Kim Newman: As I’ve said, I’ve mostly left the novels alone except for copy-edits. I wouldn’t know where to start rewriting or expanding old books – I’m much more likely to want to do new stories with the same characters or settings.
Do you have screenplay versions of all your novels banging around somewhere? I recall Anno Dracula had a bit of screenplay printed with it originally.
Kim Newman: I’ve done a few scripts based on my books: Anno Dracula and The Quorum (which went through a bunch of drafts but never happened), and one reason for the delay in the appearance of the forthcoming An English Ghost Story is that I worked on the novel and a script version concurrently and when the movie project stalled I was left with a book that wasn’t finished either.
I’ve always been intrigued by Jack the Ripper. And at this point he could just as well be a fictional character he has fallen into such myth. What made you want to fuse the Dracula/vampire legend with the ripper?
Kim Newman: I had various ideas which added up to Anno Dracula, but it wasn’t until I thought of doing it as a Jack the Ripper story that the actual plot fell into place – a police/private investigation of serial murders with a conspiracy angle allowed me to visit all strata of my invented society. And you’re right – though real, the Ripper fits in with the Chamber of Horrors monsters (Fu Manchu, Mr Hyde, Dracula, Dorian Gray) of about the same period. My version of the Ripper is very much the mythical one – the doctor with a gladstone bag full of knives – rather than an attempt to come up with an idea about who he might ‘really’ have been.
The Bloody Red Baron takes place during World War 1, and you have this vampire war inside of the bigger war. Was there any influence from Romero’s zombie films and using the vampires to illuminate something bigger in society?
Kim Newman: I’m a great admirer of George Romero, and Nightmare Movies is essentially about his influence on horror cinema.

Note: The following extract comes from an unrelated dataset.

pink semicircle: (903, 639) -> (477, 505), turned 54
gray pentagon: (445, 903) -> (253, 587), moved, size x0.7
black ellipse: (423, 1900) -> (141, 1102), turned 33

I didn’t specifically think of those films in the context of The Bloody Red Baron – though there’s an Italian zombie sub-plot in Dracula Cha Cha Cha. The major nod to Romero in the series is the inclusion of Martin Cuda, from Martin, as a member of the Carpathian Guard in Anno Dracula.
Lastly, after the reissues are all out, will we be seeing more of these characters, a Dracula 1972 A.D. of sorts?

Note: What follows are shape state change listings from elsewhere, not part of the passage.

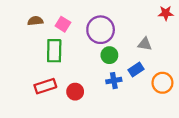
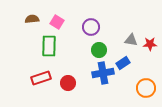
red star: (166, 13) -> (150, 44), moved
purple circle: (101, 30) -> (91, 27), size x0.7
blue cross: (114, 81) -> (103, 73), size x1.5
orange circle: (162, 83) -> (146, 88), moved

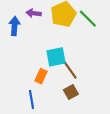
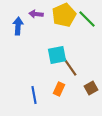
orange rectangle: (41, 76) -> (59, 89), moved
brown square: (71, 92) -> (91, 88), moved

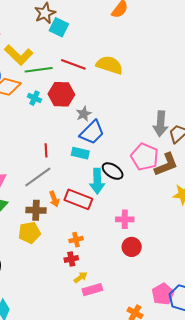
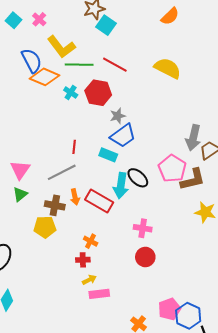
yellow semicircle: (110, 65) -> (168, 68), moved
orange cross: (76, 240) -> (91, 241), turned 32

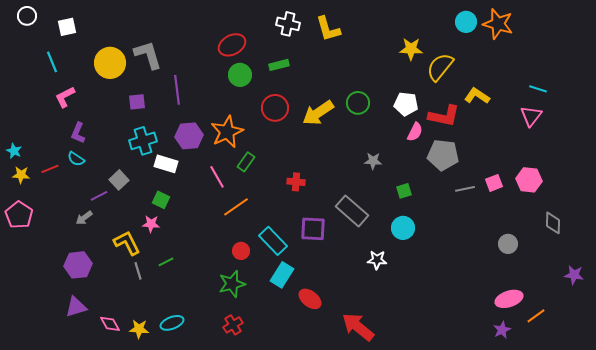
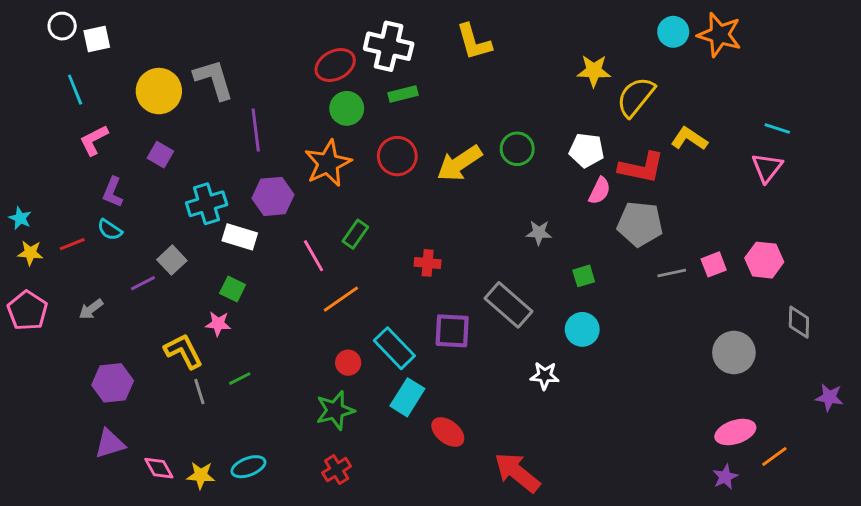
white circle: (27, 16) -> (62, 26), moved
white cross: (288, 24) -> (389, 46), moved, size x1.4
purple square: (137, 102) -> (160, 155), moved, turned 36
orange star: (227, 132) -> (328, 163), moved
gray arrow: (84, 218) -> (91, 309), moved
gray circle: (508, 244) -> (734, 353), size x1.5

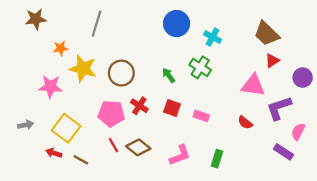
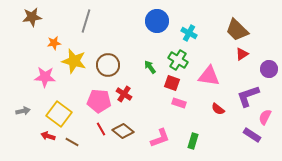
pink triangle: (253, 85) -> (209, 76), moved
red square: (172, 108) -> (172, 83), moved

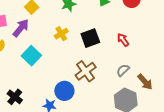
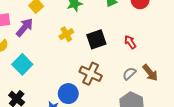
cyan square: (31, 56) -> (22, 64), moved
brown cross: (86, 71) -> (91, 74), turned -30
brown arrow: (145, 82) -> (150, 73), moved

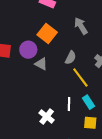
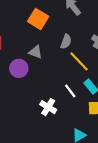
purple circle: (28, 50) -> (19, 68), moved
white line: (69, 104) -> (70, 91), turned -32

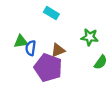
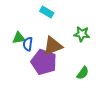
brown triangle: (58, 50) -> (53, 46), size x1.5
green semicircle: (101, 62) -> (83, 73), moved

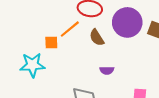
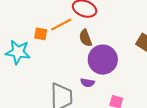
purple circle: (127, 22) -> (103, 60), moved
purple semicircle: (107, 70) -> (87, 83), moved

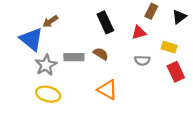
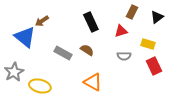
gray rectangle: (74, 57) -> (63, 53), turned 30
gray star: (46, 65) -> (14, 72), moved

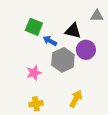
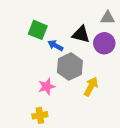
purple circle: (86, 50) -> (104, 43), moved
pink star: (34, 73) -> (47, 87), moved
yellow arrow: (76, 99) -> (91, 87), moved

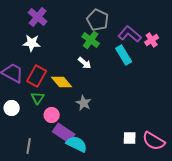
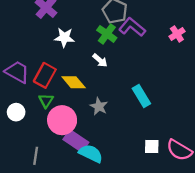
purple L-shape: (130, 34) -> (132, 27), moved
white star: (32, 43) -> (64, 37), moved
cyan rectangle: (124, 55) -> (141, 96), moved
pink circle: (52, 115) -> (62, 120), size x1.6

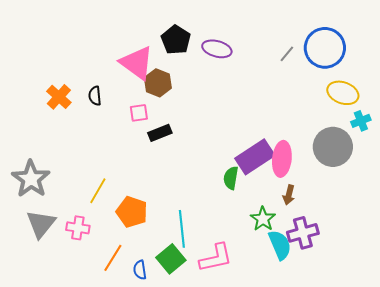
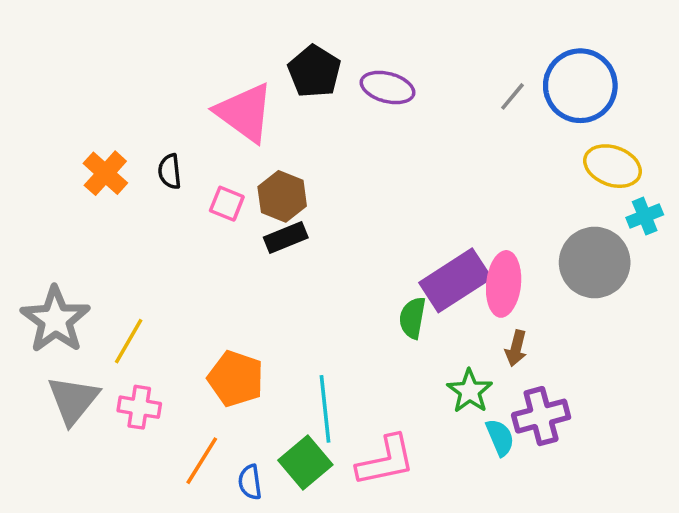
brown hexagon: (158, 83) -> (282, 196), moved
pink square: (139, 113) -> (227, 204), moved, turned 30
yellow line: (98, 191) -> (129, 341), moved
cyan semicircle: (280, 245) -> (500, 437), size x0.7

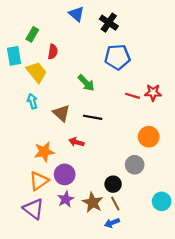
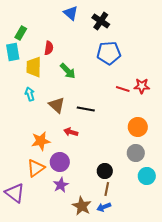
green rectangle: (32, 34) -> (21, 33), moved
yellow trapezoid: (37, 72) -> (34, 67), turned -140
green arrow: (86, 83) -> (68, 71), moved
gray circle: (135, 165) -> (136, 153), moved
cyan circle: (162, 201) -> (147, 176), moved
brown star: (93, 202) -> (82, 206), moved
brown line: (115, 204) -> (107, 189), turned 40
purple triangle: (33, 209) -> (15, 193), moved

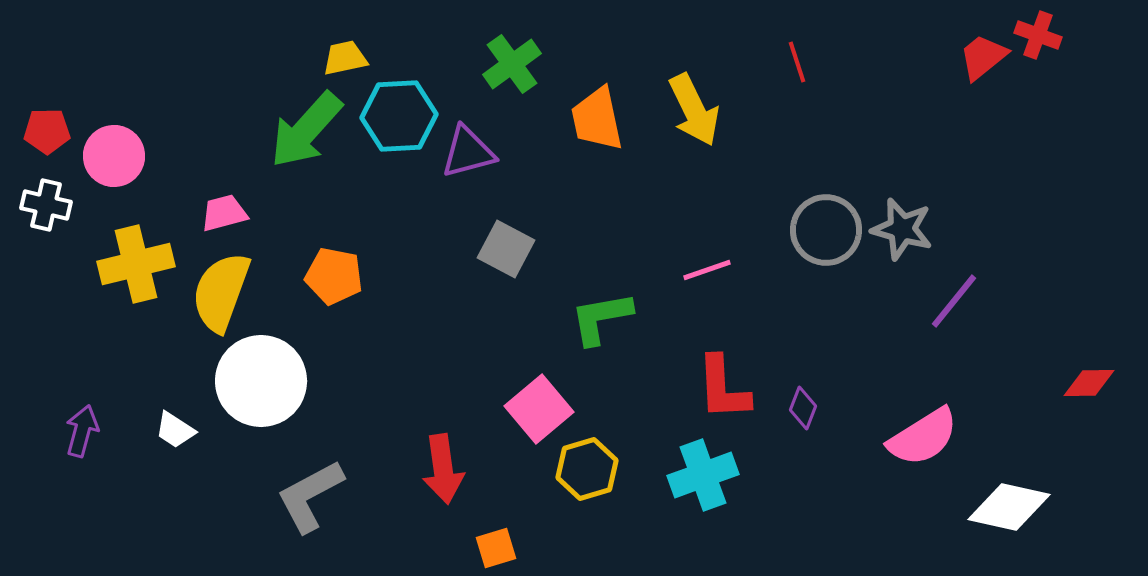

Kim Newman: I’m wary of saying too much, but there will be a fifth Anno Dracula novel.
We've included the description for The Bloody Red Baron below and you can learn more at: http://titanbooks.com/anno-dracula-the-bloody-red-baron-5192/
"Written by the critically acclaimed novelist Kim Newman, The Bloody Red Baron is the eagerly anticipated follow-up to the bestselling Victorian vampire novel, Anno Dracula. Filled with literary and historical characters from the early 20th century, in the second book in this groundbreaking series the War of the Great Powers in Europe is also a war between the living and the undead.
It is 1918 and Dracula is commander-in-chief of the armies of Germany and Austria-Hungary. The Diogenes Club is at the heart of the British Intelligence and Charles Beauregard and his protégé Edwin Winthrop go head-to-head with the lethal vampire flying machine that is the Bloody Red Baron.

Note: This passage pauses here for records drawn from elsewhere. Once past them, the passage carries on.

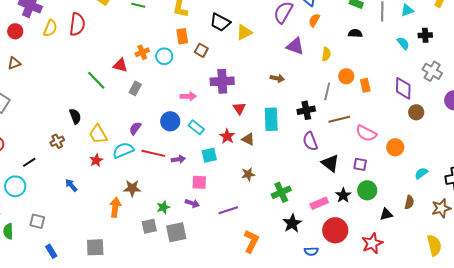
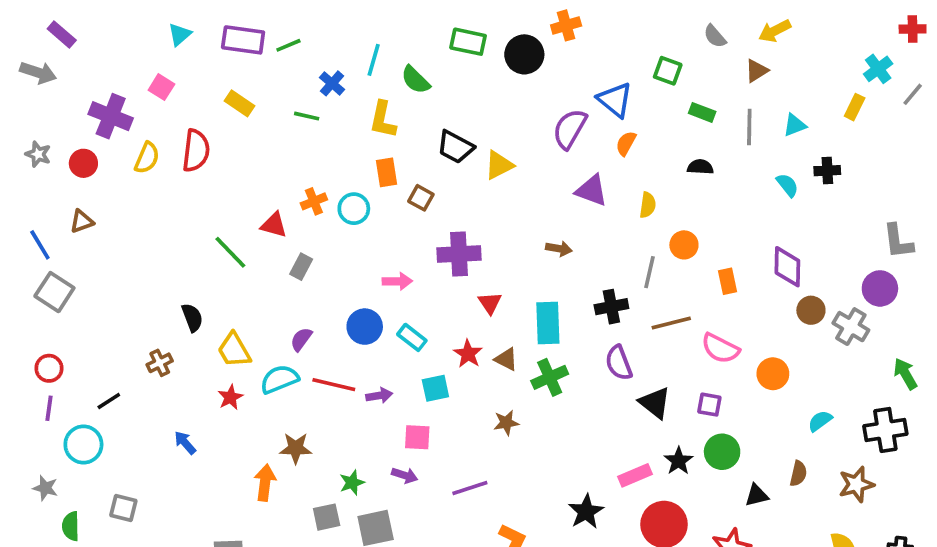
gray cross: (432, 71) -> (851, 327), moved
orange rectangle: (365, 85) -> (728, 281), moved
green cross: (281, 192) -> (550, 377), moved

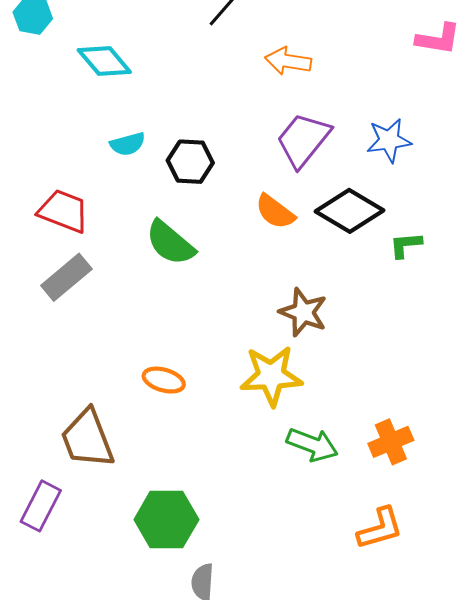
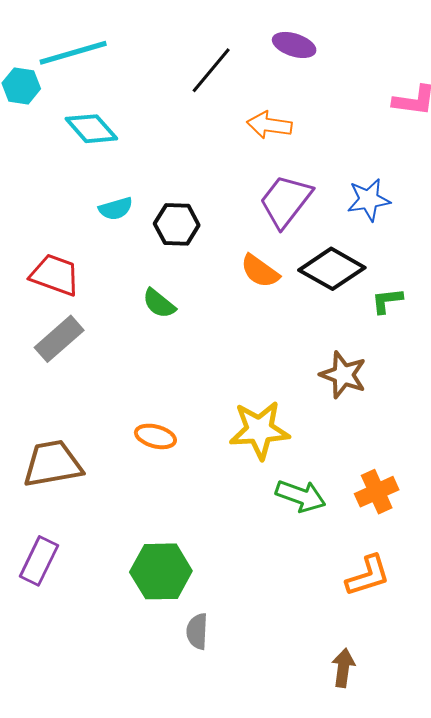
green semicircle: (170, 243) -> (159, 303), size x0.7
brown star: (303, 312) -> (343, 375), moved
brown trapezoid: (87, 439) -> (53, 464), moved, turned 102

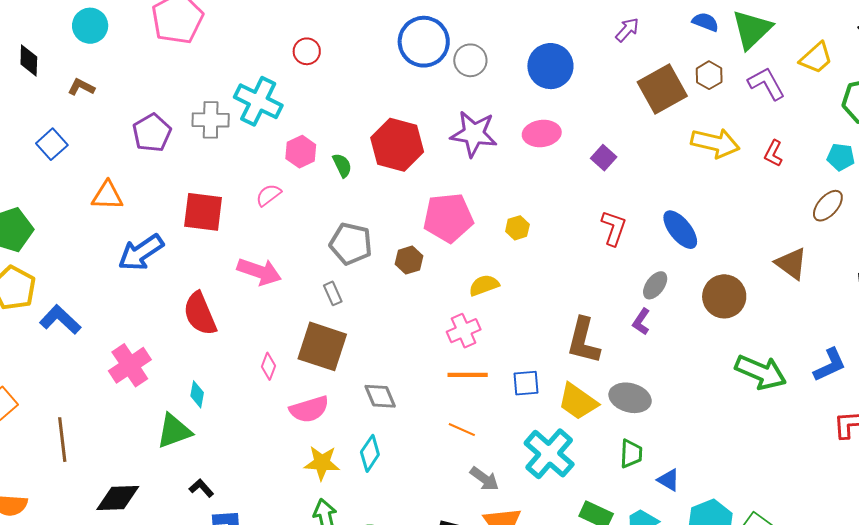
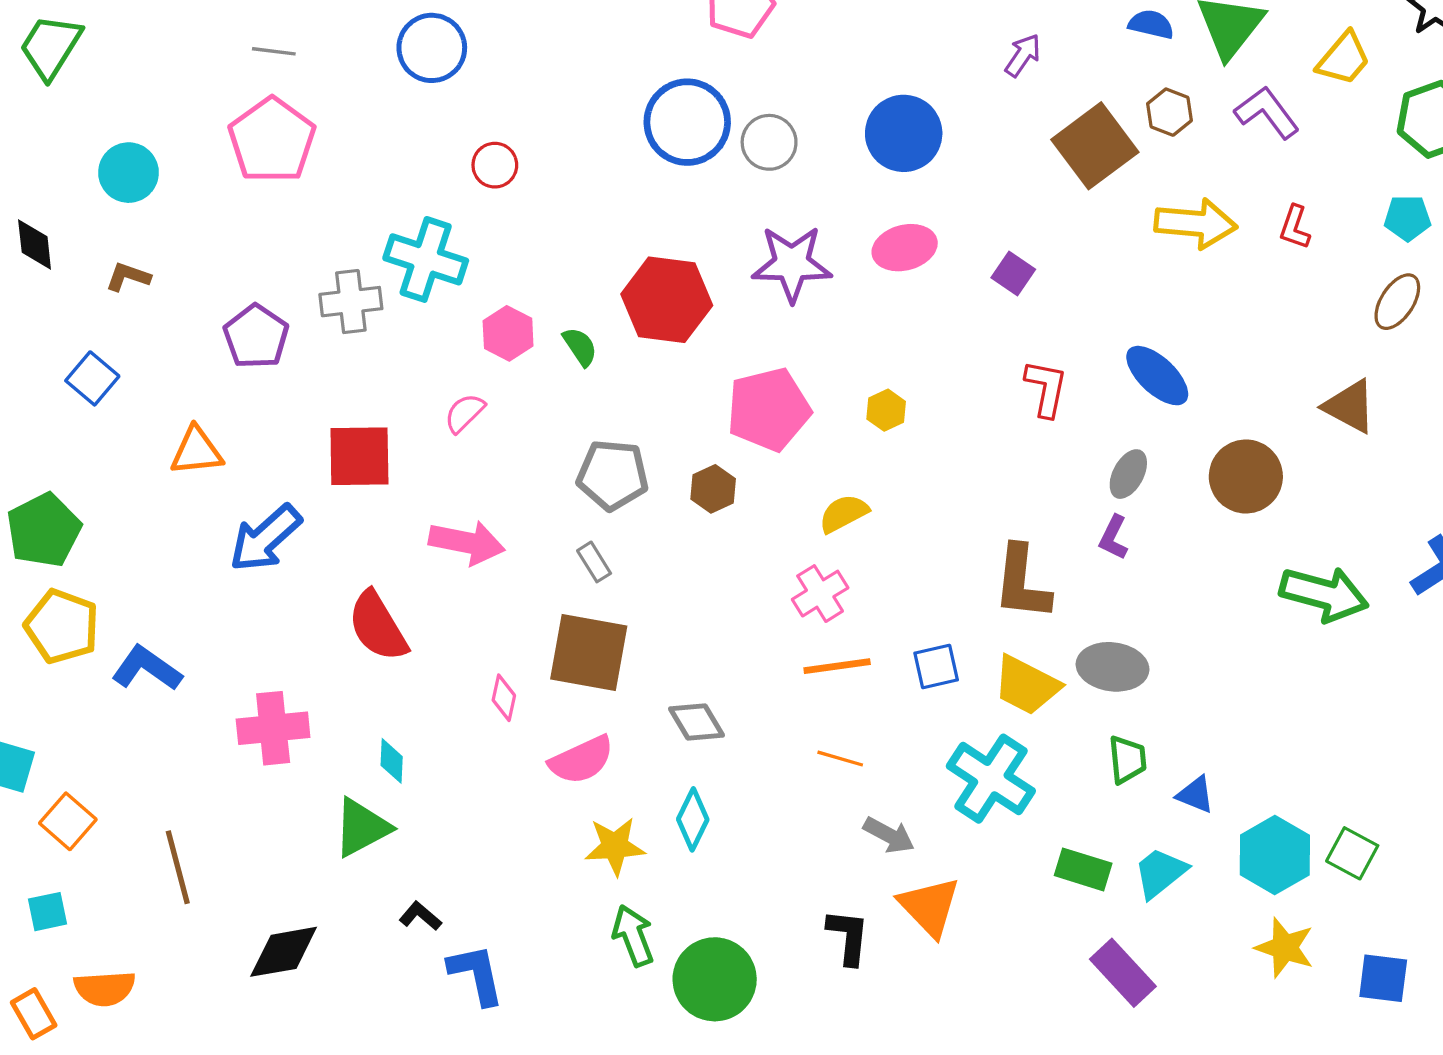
pink cross: (130, 365) -> (273, 728), turned 36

This brand-new edition of The Bloody Red Baron includes a special added bonus: a lengthy new novella, Vampire Romance, which is set in the 1920s between the events of The Bloody Red Baron and the third novel in Anno Dracula Series, Dracula Cha Cha Cha. This volume also boasts intriguing new annotations from Kim Newman and an action-packed outline for a film version of The Bloody Red Baron called Red Skies."